Il résulte de ce qui précède que l’assiette de la saisie-attribution doit être ramené à 2 967 euros (soit 1 667 euros + 800 euros + 500 euros). Il sera ordonné la mainlevée partielle de la saisie-attribution à concurrence de cette somme, l’huissier de justice devant recalculer le coût de l’acte ainsi que le montant des intérêts.

L’équité ne commande pas d’allouer une somme en application de l’article 700 du code de procédure civile à M. [P] au titre des frais de première instance. Le jugement sera confirmé en ce qu’il a rejeté sa prétention. Pour les mêmes raisons, sa demande au titre des frais exposés en appel sera rejetée.

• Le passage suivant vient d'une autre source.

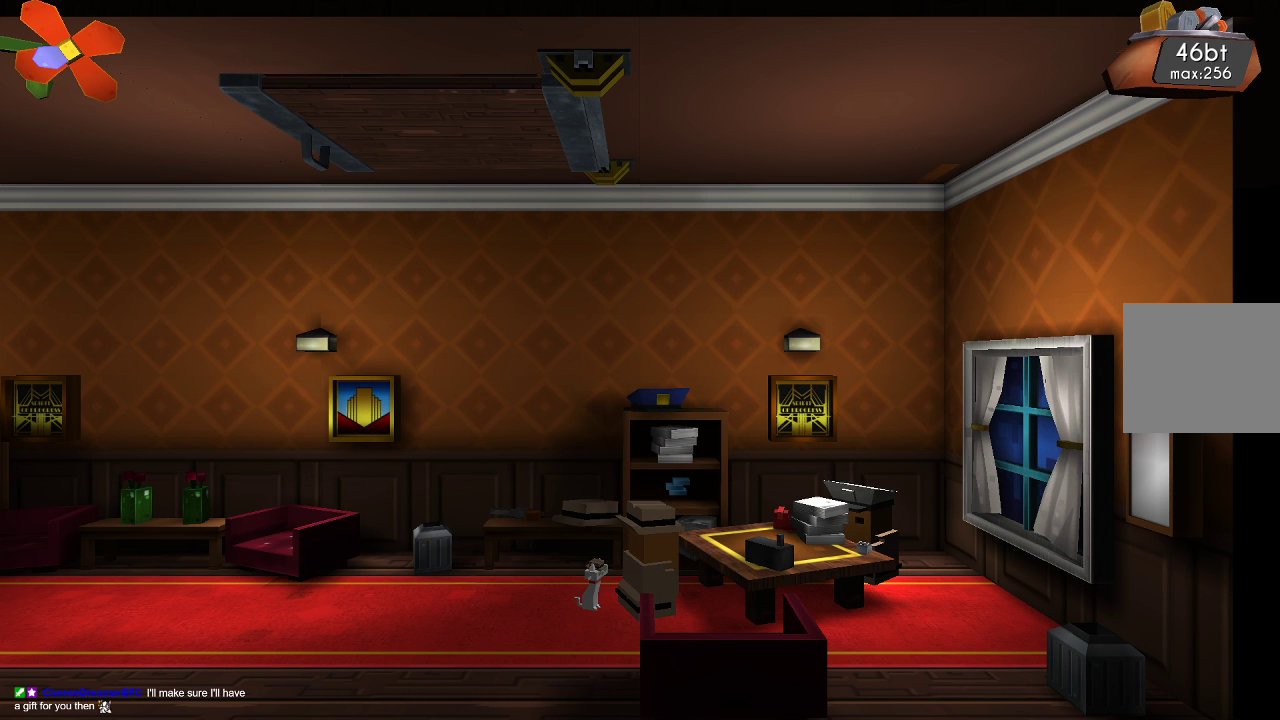
{"buttons": [], "left_stick": "center", "right_stick": "center", "events": [[267, "left_stick", "right"], [500, "left_stick", "center"]]}
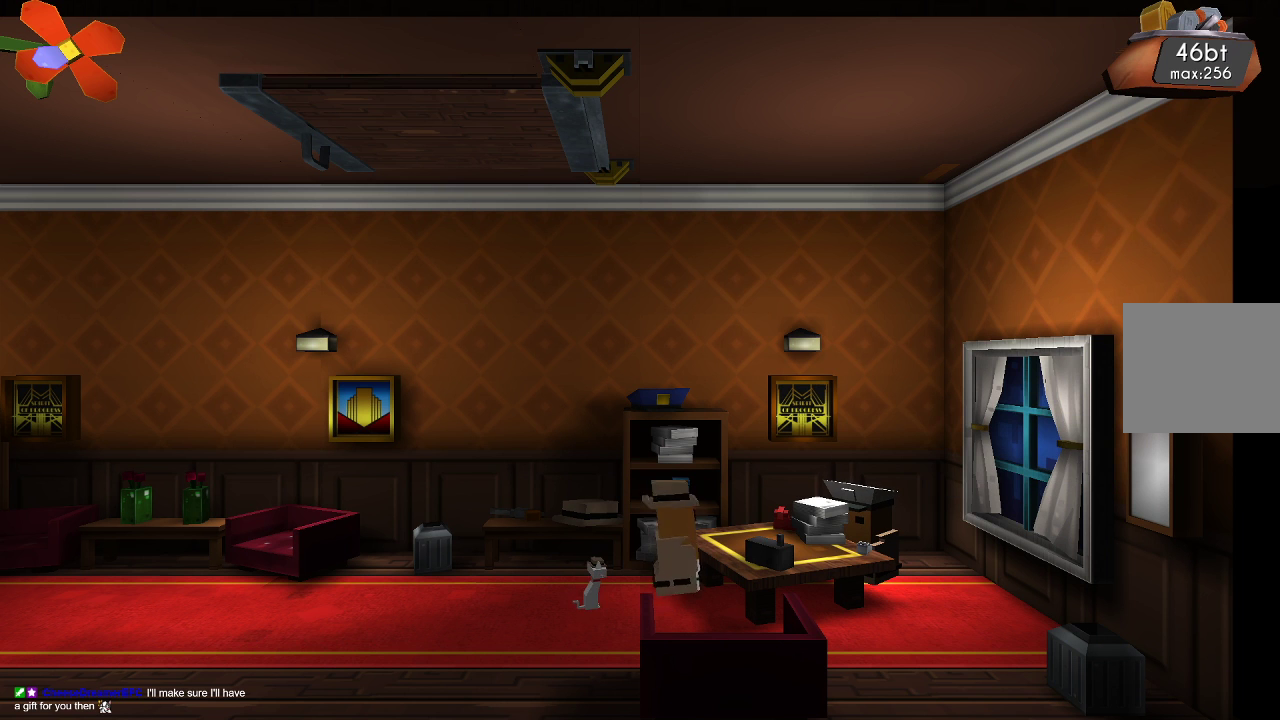
{"buttons": [], "left_stick": "center", "right_stick": "center", "events": []}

Le jugement sera en revanche infirmé en ce qu’il a condamné M. [P] à payer à Mme [P] la somme de 1 500 euros en application de l’article 700 du code de procédure civile, ainsi qu’aux dépens.

Mme [P] sera condamnée aux dépens de première instance et d’appel.

PAR CES MOTIFS

– INFIRME le jugement en date du 4 octobre 2022 en toutes ses dispositions, sauf en ce qu’il a rejeté la demande de M. [O] [P] en application de l’article 700 du code de procédure civile ;

et statuant à nouveau :

– ORDONNE la mainlevée partielle de la saisie-attribution du 10 août 2021 ;

– DIT qu’elle produira ses effets pour une somme principale de 2 967 euros, outre les intérêts et frais que le commissaire de justice devra recalculer ;

– CONFIRME le jugement pour le surplus ;

– REJETTE la demande de M. [O] [P] en application de l’article 700 du code de procédure civile au titre des frais irrépétibles occasionnés par l’instance d’appel ;

– CONDAMNE Mme [L] [P] aux dépens de première instance et d’appel.